| Size, Scale, Intensity, and Intent. All are different here. Yes, Hamas and Hezbollah are the IRGC's remote occupying armies in the adjacent territories of Gaza and Lebanon, and they have launched rockets into Israel on a near-daily basis for years. The difference is Ham/Hez rockets are small, unguided, generally aimed at residential or commercial areas to cause disruption, and are generally low-intensity and are routinely intercepted. The differences are: 1) The attacks from Iran are large warheads on intermediate range ballistic missiles, with precision targeting. 2) They are fired in coordinated barrages along with drones and other rockets specifically intended to over-saturate the Israeli missile defenses. 3) The attacks are also targeted specifically at industrial infrastructure with the intent of causing maximal damage to the world economy. 4) The targeting uses high-precision satellite data and intelligence from Russia and China to cause maximum global damage. Those are major differences in both quality and quantity of the attacks.
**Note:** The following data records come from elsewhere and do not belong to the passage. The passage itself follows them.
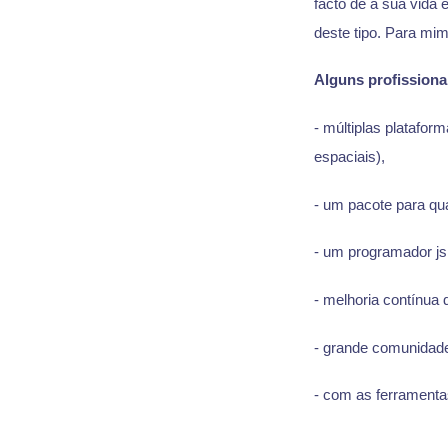
facto de a sua vida 
deste tipo. Para mi
Alguns profissiona
- múltiplas platafor
espaciais),
- um pacote para qua
- um programador js
- melhoria contínua d
- grande comunidade
- com as ferramenta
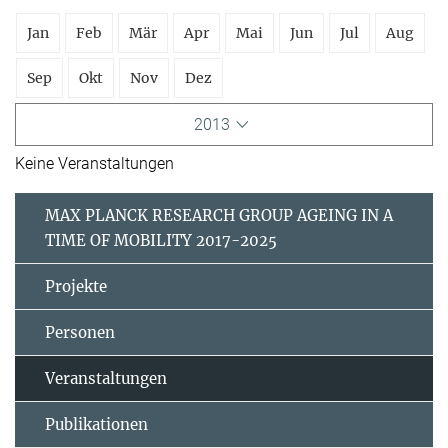
Jan
Feb
Mär
Apr
Mai
Jun
Jul
Aug
Sep
Okt
Nov
Dez
2013
Keine Veranstaltungen
MAX PLANCK RESEARCH GROUP AGEING IN A
TIME OF MOBILITY 2017-2025
Projekte
Personen
Veranstaltungen
Publikationen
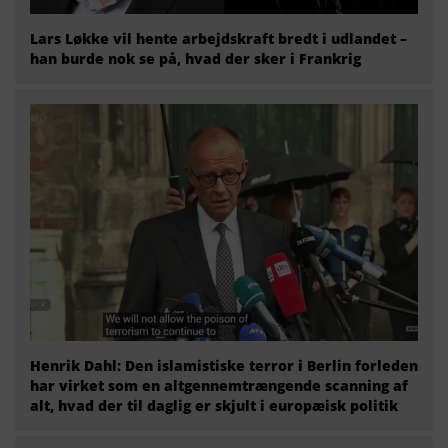
Lars Løkke vil hente arbejdskraft bredt i udlandet –
han burde nok se på, hvad der sker i Frankrig
Henrik Dahl: Den islamistiske terror i Berlin forleden
har virket som en altgennemtrængende scanning af
alt, hvad der til daglig er skjult i europæisk politik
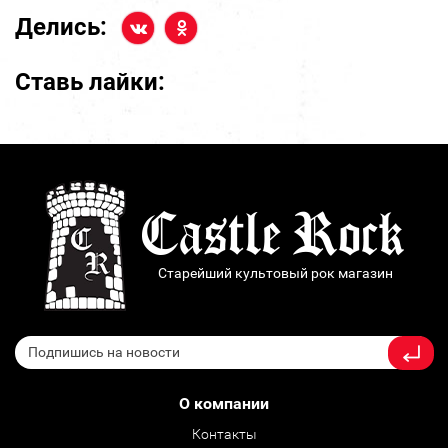
Делись:
Ставь лайки:
Старейший культовый рок магазин
О компании
Контакты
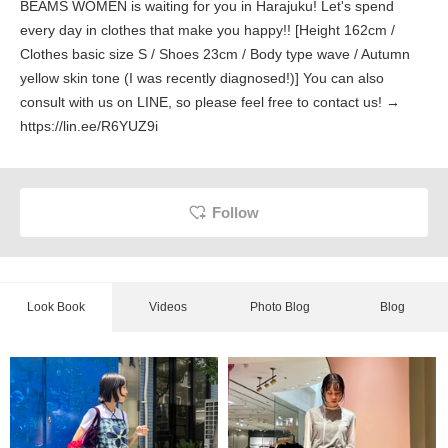
BEAMS WOMEN is waiting for you in Harajuku! Let's spend
every day in clothes that make you happy!! [Height 162cm /
Clothes basic size S / Shoes 23cm / Body type wave / Autumn
yellow skin tone (I was recently diagnosed!)] You can also
consult with us on LINE, so please feel free to contact us! →
https://lin.ee/R6YUZ9i
Follow
Look Book
Videos
Photo Blog
Blog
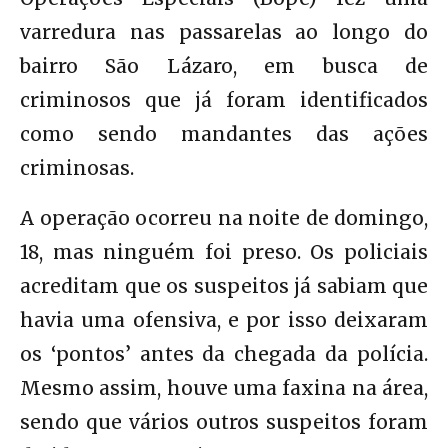
varredura nas passarelas ao longo do
bairro São Lázaro, em busca de
criminosos que já foram identificados
como sendo mandantes das ações
criminosas.
A operação ocorreu na noite de domingo,
18, mas ninguém foi preso. Os policiais
acreditam que os suspeitos já sabiam que
havia uma ofensiva, e por isso deixaram
os ‘pontos’ antes da chegada da polícia.
Mesmo assim, houve uma faxina na área,
sendo que vários outros suspeitos foram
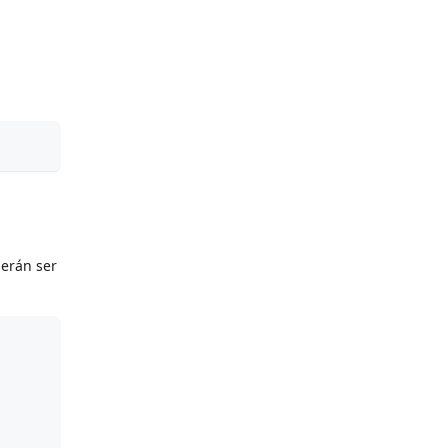
berán ser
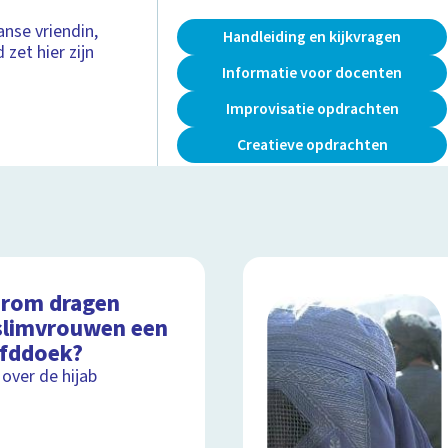
nse vriendin,
Handleiding en kijkvragen
zet hier zijn
Informatie voor docenten
Improvisatie opdrachten
Creatieve opdrachten
rom dragen
limvrouwen een
fddoek?
 over de hijab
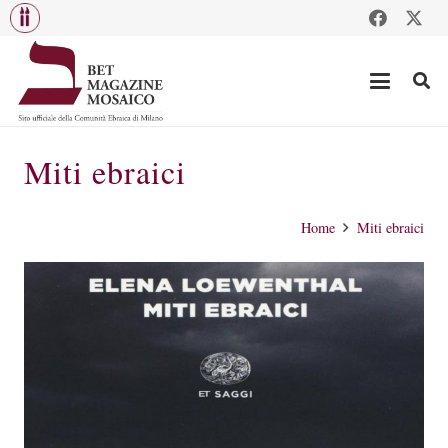
Miti ebraici
Home
Miti ebraici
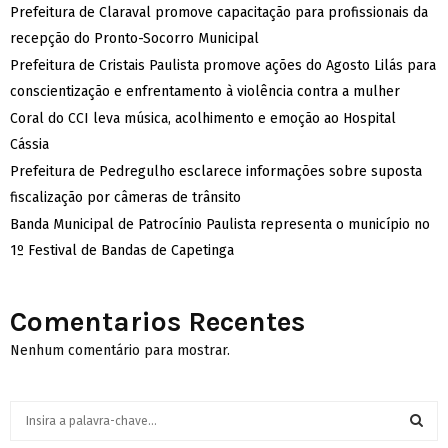
Prefeitura de Claraval promove capacitação para profissionais da
recepção do Pronto-Socorro Municipal
Prefeitura de Cristais Paulista promove ações do Agosto Lilás para
conscientização e enfrentamento à violência contra a mulher
Coral do CCI leva música, acolhimento e emoção ao Hospital
Cássia
Prefeitura de Pedregulho esclarece informações sobre suposta
fiscalização por câmeras de trânsito
Banda Municipal de Patrocínio Paulista representa o município no
1º Festival de Bandas de Capetinga
Comentarios Recentes
Nenhum comentário para mostrar.
S
e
Before, the risk was relatively low: not targeting this type of industrial site, not using high-intelligence and high-precision targeting, not saturating, and using small warheads unlikely to cause major damage. The situation since 28-Feb-2026 is entirely different. |
It’s not like the location of US bases in the area is a secret.
If Iran wanted to use those hypersonics in an act of defence they would target military installations only.
We can then safely assume that those intermediate range ballistic missiles have been used for their intended purpose: the intentional destruction of industrial and residential areas in Israel and industrial targets of US allies in the area.
The probability that those missiles would be used on those targets was always unity.